El tío Apolinar, con el deseo de que yo adelantara lo más posible en la escuela, me pagó un curso de verano para que yo hiciera el séptimo, y así pudiera entrar de forma regular al octavo. Este curso lo hicimos con Doña Altagracita, en La Reina. Una profesora admirable, muy inteligente; a pesar de ser tartamuda, daba incluso clases de inglés.
Ella nos anunció que el examen final de este curso sería en Santiago, y para motivarnos un poco, dijo que allá podríamos incluso bañarnos en ducha (¡!); un condiscípulo de las afueras de Licey le preguntó: Doña, ¿y la ducha son jonda? (no sabía lo que era una ducha; pensaba que era como una piscina). Grande fue la risa y las bromas que siguieron a este suceso.

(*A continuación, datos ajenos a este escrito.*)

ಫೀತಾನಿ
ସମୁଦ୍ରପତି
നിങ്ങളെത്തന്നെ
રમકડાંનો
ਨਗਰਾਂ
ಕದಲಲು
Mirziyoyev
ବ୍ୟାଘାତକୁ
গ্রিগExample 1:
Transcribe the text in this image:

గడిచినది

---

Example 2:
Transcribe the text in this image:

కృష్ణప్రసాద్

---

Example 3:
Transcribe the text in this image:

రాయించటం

Tomamos el examen (sin ducha); hasta nos sorprendió que los temarios tuvieran todavía escrito Era de Trujillo, estando ya muerto. Creo que a todos nos fue bien, pero al volver a la escuela de Licey, no reconocieron este curso, debiendo hacer el séptimo nuevamente. Nuestra profesora fue entonces Doña Mariana de Fernández, a quien recordamos con gran cariño. Nos enseñó varias canciones, incluso alguna en inglés; recuerdo la canción mexicana La Golondrina, que dice a dónde va veloz y fatigada, la golondrina que de aquí se fue… que mi madre hacía que yo se la cantara.

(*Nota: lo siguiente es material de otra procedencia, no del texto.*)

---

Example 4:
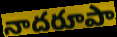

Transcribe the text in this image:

నాదరూపా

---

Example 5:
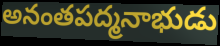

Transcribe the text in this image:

అనంతపద్మనాభుడుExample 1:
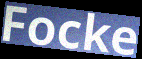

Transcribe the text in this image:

Focke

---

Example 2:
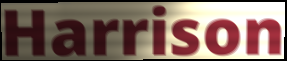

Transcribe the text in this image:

Harrison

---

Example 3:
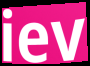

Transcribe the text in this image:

iev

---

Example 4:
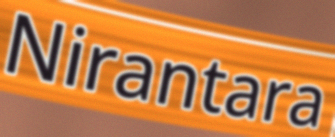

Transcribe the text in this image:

Nirantara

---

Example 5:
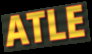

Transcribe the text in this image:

ATLE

Los juegos eran algo maravilloso. Esperábamos esos momentos ansiosamente. Los domingos, después de la Misa, salíamos corriendo para donde Manuel y Generosa, o para donde Enrique y Caridad. Eran los dos patios preferidos, sobre todo el de Enrique, por ser más espacioso; ambos sombreados por una gran mata de mango. El juego predilecto de los varones eran las bellugas, o sea, bolitas o canicas. Tirábamos desde una raya en el suelo, hacia un ron o círculo repleto de bolitas; todas las que uno sacara con su bon (bola con la que uno lanzaba), eran propiedad de uno. Uno de los tiradores más famosos que recuerdo era Manolito el de Generosa. Algunos eran magníficos jugadores y se llevaban las bellugas de los demás. Yo era uno más del montón. Pero conservo la fascinación por este juego; de hecho, nunca me han faltado las bolitas, especialmente las de carambolita, de cristal transparente, con una frutita de color en el centro (carambola). Conservo una especie de cornucopia de bolitas, que confeccioné con un viejo cuerno de vaca que pulí y coloqué sobre una base de pino.

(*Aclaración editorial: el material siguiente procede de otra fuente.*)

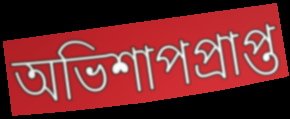
অভিশাপপ্রাপ্তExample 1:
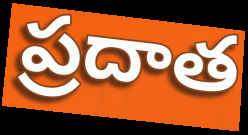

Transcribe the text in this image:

ప్రదాత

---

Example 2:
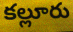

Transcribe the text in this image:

కల్లూరు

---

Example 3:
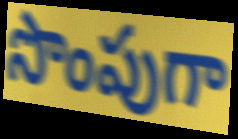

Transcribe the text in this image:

సొంపుగా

Cuando estaba seca la cañada que corre entre mi casa y la de los abuelos, jugábamos pelota (béisbol) en el pequeño llano que formaba.
Acudían los primos y demás jóvenes del vecindario. Usábamos trochas (guantes caseros hechas de lona por nosotros mismos). Las pelotas las hacíamos con neumáticos (tubos) de carro o bicicleta, recubiertos de cáñamo y esparadrapo; eran durísimas y ¡pobre de la canilla que agarraban! El bate –por supuesto– era hecho en casa; podía salir un poco curvo, y en ese caso había que hacer un curso de física para acertarle a la bola. Teníamos un problema adicional, y era que había en el lugar enormes matas de palma que podían aplicarle efectos indeseados a un batazo.
Aun así, este juego nos absorbía completamente. Pero tan gran felicidad no era eterna; cuando estábamos en el clímax del encuentro, listo quizá para batear, resonaba una voz femenina, imperiosa: Fulaaaano… Se acabó el agua y hay que ir a cargarla! A menudo se le cobraba el fastidio a la pobre burra, dándole garrotazos.